* _EXERCISE DATA_:

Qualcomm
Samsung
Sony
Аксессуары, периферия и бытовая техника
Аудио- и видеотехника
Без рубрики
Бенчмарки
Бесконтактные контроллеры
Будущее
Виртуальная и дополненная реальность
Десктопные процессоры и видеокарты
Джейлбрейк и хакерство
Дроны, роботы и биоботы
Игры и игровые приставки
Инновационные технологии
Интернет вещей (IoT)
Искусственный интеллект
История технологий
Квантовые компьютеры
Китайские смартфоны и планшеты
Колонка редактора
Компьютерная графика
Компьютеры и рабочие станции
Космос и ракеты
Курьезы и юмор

* _WHAT THIS TASK INVOLVES_:
Each record above is to be restated word for word.

* _RESULT OF THE EXERCISE_:
Qualcomm
Samsung
Sony
Аксессуары, периферия и бытовая техника
Аудио- и видеотехника
Без рубрики
Бенчмарки
Бесконтактные контроллеры
Будущее
Виртуальная и дополненная реальность
Десктопные процессоры и видеокарты
Джейлбрейк и хакерство
Дроны, роботы и биоботы
Игры и игровые приставки
Инновационные технологии
Интернет вещей (IoT)
Искусственный интеллект
История технологий
Квантовые компьютеры
Китайские смартфоны и планшеты
Колонка редактора
Компьютерная графика
Компьютеры и рабочие станции
Космос и ракеты
Курьезы и юмор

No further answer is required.